According to Mahato, his party leaders are intact and united. “We are rather still working on ways to materialise our unity bid with the Samajbadi Party,” said Mahato.
A Samajbadi Party leader also ruled out the possibility of joining the Oli government.
“These are just rumours that some of our leaders are trying to split the party,” said the leader who did not wish to be named. “It will not help the Madhes-based parties to join the government or to split.”

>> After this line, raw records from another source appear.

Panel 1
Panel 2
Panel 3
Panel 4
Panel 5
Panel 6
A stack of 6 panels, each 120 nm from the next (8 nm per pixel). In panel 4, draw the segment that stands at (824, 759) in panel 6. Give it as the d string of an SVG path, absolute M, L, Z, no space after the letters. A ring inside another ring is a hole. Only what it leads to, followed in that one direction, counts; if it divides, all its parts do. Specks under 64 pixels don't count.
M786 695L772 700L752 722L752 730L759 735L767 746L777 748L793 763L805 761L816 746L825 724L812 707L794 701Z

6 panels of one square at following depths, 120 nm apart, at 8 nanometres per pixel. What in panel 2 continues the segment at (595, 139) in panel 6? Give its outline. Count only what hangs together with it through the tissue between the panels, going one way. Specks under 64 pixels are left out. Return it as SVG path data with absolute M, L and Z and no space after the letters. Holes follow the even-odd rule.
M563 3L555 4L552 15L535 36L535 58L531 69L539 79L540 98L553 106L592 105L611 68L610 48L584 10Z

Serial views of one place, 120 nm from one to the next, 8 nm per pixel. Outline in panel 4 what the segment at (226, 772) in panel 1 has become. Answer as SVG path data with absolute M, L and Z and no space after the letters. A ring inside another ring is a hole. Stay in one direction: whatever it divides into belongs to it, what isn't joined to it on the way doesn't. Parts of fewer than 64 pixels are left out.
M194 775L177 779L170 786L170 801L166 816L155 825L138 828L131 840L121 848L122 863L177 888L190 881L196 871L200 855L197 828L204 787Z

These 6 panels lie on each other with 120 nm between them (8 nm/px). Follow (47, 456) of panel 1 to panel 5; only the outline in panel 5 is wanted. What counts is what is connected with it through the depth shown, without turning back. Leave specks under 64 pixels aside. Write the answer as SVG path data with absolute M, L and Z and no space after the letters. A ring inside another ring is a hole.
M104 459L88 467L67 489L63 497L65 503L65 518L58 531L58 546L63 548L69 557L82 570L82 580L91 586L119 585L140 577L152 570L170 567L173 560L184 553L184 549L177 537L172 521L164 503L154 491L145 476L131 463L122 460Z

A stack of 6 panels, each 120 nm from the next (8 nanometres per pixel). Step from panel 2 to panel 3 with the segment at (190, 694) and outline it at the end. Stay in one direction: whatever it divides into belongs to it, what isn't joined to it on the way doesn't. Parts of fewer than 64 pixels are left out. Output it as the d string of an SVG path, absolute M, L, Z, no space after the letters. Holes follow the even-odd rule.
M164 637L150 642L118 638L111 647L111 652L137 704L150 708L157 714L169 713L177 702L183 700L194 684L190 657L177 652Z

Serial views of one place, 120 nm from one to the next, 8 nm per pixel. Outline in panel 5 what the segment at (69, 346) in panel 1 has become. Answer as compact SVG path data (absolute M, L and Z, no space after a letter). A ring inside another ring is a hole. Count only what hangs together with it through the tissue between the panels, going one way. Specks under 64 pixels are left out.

Leaders said the ordinance related to the Constitutional Council is also somehow related to the other. A similar ordinance was sent to Sheetal Niwas about six months ago, but the President did not approve it following criticism from different sections of the society, including the main opposition Nepali Congress.
The ordinance related to the Constitutional Council seeks to amend provisions allowing the body to take decisions even in the absence of the leader of the opposition and even if the Speaker is from a different party.
The Constitutional Council, headed by the prime minister, consists of the chief justice, Speaker and deputy Speaker of the House of Representatives, chairman of the National Assembly, and leader of the main opposition as members. The minister for law and justice also takes a seat when the appointment is related to the judiciary while the chief secretary functions as the secretary of the council.